Build both when starting tier 1. Don't build them speculatively now.
## Effort estimate
- Tier 1 (5 topics): ~30 min research + 30 min draft + 15 min integrate = **~75 min per topic, ~6 hours total**.
- Tier 2 (4 topics): faster once the format is dialed in. ~45 min each, ~3 hours.
- Tier 3 (11 topics): ~30 min each (most are compound tenses with similar structure), ~5 hours.
- Grammar notes audit + fill: ~10 min audit each × 36 = 6 hours; ~30 min fill on the ~10 that need it = 5 hours. Total ~11 hours.
**Total scoped at ~25 hours.** Spread across sessions: maybe one tier-1 topic per session, two tier-2 or three tier-3 per session once the format's locked in.
## Ship plan
- Each commit is one topic enriched. Small, reviewable diffs.
- `courseDataVersion` bumps per commit so the change propagates on next launch.
- The user can preview new bodies via the in-app Guide tab without needing a redeploy after the commit hits gitea — they just need to rebuild + reinstall.
- The plan doc itself lives here so future sessions can pick up where this one left off without needing to re-derive the structure.

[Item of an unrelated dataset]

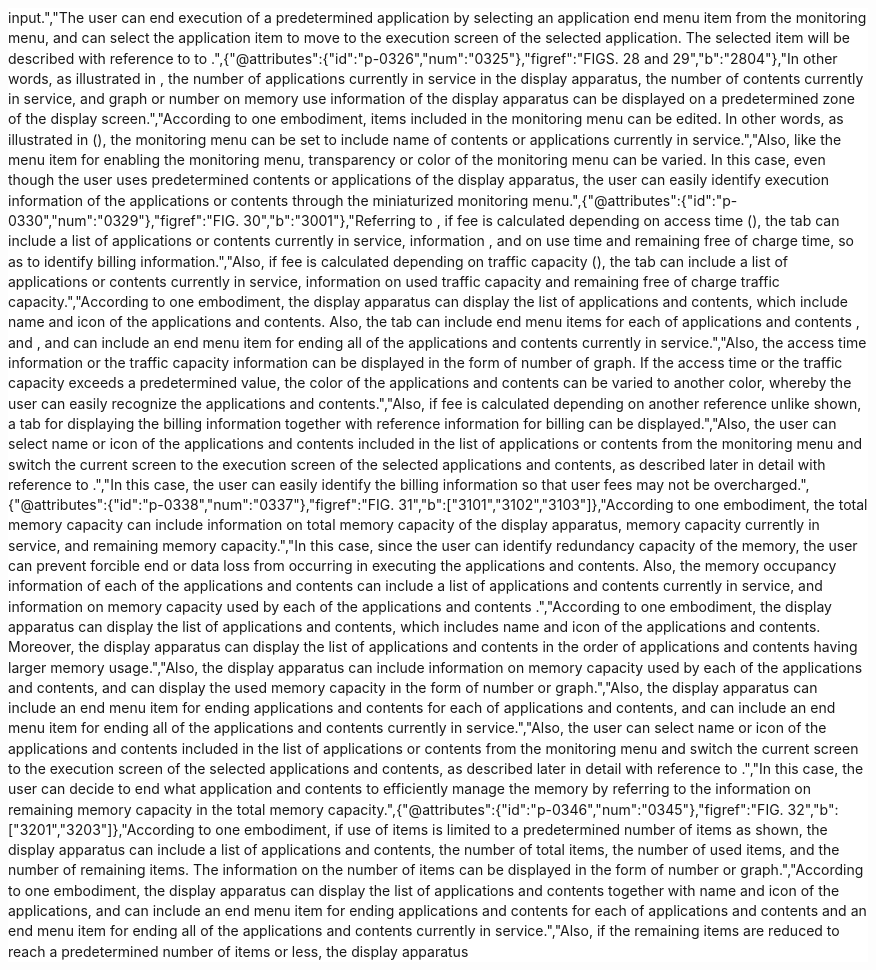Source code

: input.","The user can end execution of a predetermined application by selecting an application end menu item from the monitoring menu, and can select the application item to move to the execution screen of the selected application. The selected item will be described with reference to  to .",{"@attributes":{"id":"p-0326","num":"0325"},"figref":"FIGS. 28 and 29","b":"2804"},"In other words, as illustrated in , the number  of applications currently in service in the display apparatus, the number  of contents currently in service, and graph or number  on memory use information of the display apparatus can be displayed on a predetermined zone of the display screen.","According to one embodiment, items included in the monitoring menu can be edited. In other words, as illustrated in  (), the monitoring menu can be set to include name of contents or applications currently in service.","Also, like the menu item for enabling the monitoring menu, transparency or color of the monitoring menu can be varied. In this case, even though the user uses predetermined contents or applications of the display apparatus, the user can easily identify execution information of the applications or contents through the miniaturized monitoring menu.",{"@attributes":{"id":"p-0330","num":"0329"},"figref":"FIG. 30","b":"3001"},"Referring to , if fee is calculated depending on access time (), the tab can include a list of applications or contents currently in service, information ,  and  on use time and remaining free of charge time, so as to identify billing information.","Also, if fee is calculated depending on traffic capacity (), the tab can include a list of applications or contents currently in service, information on used traffic capacity and remaining free of charge traffic capacity.","According to one embodiment, the display apparatus can display the list of applications and contents, which include name and icon of the applications and contents. Also, the tab can include end menu items for each of applications and contents ,  and , and can include an end menu item  for ending all of the applications and contents currently in service.","Also, the access time information or the traffic capacity information can be displayed in the form of number of graph. If the access time or the traffic capacity exceeds a predetermined value, the color of the applications and contents can be varied to another color, whereby the user can easily recognize the applications and contents.","Also, if fee is calculated depending on another reference unlike shown, a tab for displaying the billing information together with reference information for billing can be displayed.","Also, the user can select name or icon of the applications and contents included in the list of applications or contents from the monitoring menu and switch the current screen to the execution screen of the selected applications and contents, as described later in detail with reference to .","In this case, the user can easily identify the billing information so that user fees may not be overcharged.",{"@attributes":{"id":"p-0338","num":"0337"},"figref":"FIG. 31","b":["3101","3102","3103"]},"According to one embodiment, the total memory capacity  can include information on total memory capacity of the display apparatus, memory capacity currently in service, and remaining memory capacity.","In this case, since the user can identify redundancy capacity of the memory, the user can prevent forcible end or data loss from occurring in executing the applications and contents. Also, the memory occupancy information  of each of the applications and contents can include a list of applications and contents currently in service, and information on memory capacity used by each of the applications and contents .","According to one embodiment, the display apparatus can display the list of applications and contents, which includes name and icon of the applications and contents. Moreover, the display apparatus can display the list of applications and contents in the order of applications and contents having larger memory usage.","Also, the display apparatus can include information on memory capacity used by each of the applications and contents, and can display the used memory capacity in the form of number or graph.","Also, the display apparatus can include an end menu item  for ending applications and contents for each of applications and contents, and can include an end menu item  for ending all of the applications and contents currently in service.","Also, the user can select name or icon of the applications and contents included in the list of applications or contents from the monitoring menu and switch the current screen to the execution screen of the selected applications and contents, as described later in detail with reference to .","In this case, the user can decide to end what application and contents to efficiently manage the memory by referring to the information on remaining memory capacity in the total memory capacity.",{"@attributes":{"id":"p-0346","num":"0345"},"figref":"FIG. 32","b":["3201","3203"]},"According to one embodiment, if use of items is limited to a predetermined number of items as shown, the display apparatus can include a list of applications and contents, the number of total items, the number of used items, and the number of remaining items. The information on the number of items can be displayed in the form of number or graph.","According to one embodiment, the display apparatus can display the list of applications and contents together with name and icon of the applications, and can include an end menu item  for ending applications and contents for each of applications and contents and an end menu item  for ending all of the applications and contents currently in service.","Also, if the remaining items are reduced to reach a predetermined number of items or less, the display apparatus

## Out of scope (intentional)
- Audio recordings of example sentences (could be a future TTS pre-bake).
- Per-region variants (Latin American vs Castilian usage notes) — flag when they matter (vosotros, leísmo), don't comprehensively document.
- Interactive exercises tied to each guide (separate Tests/Quiz infrastructure exists; cross-link instead of duplicate).
- Translation of the guides into Spanish (current guides are English-explanation, Spanish-examples; keep that asymmetry).
- A complete grammar-textbook rewrite. Stop at "depth a teacher would hand out as supplementary material."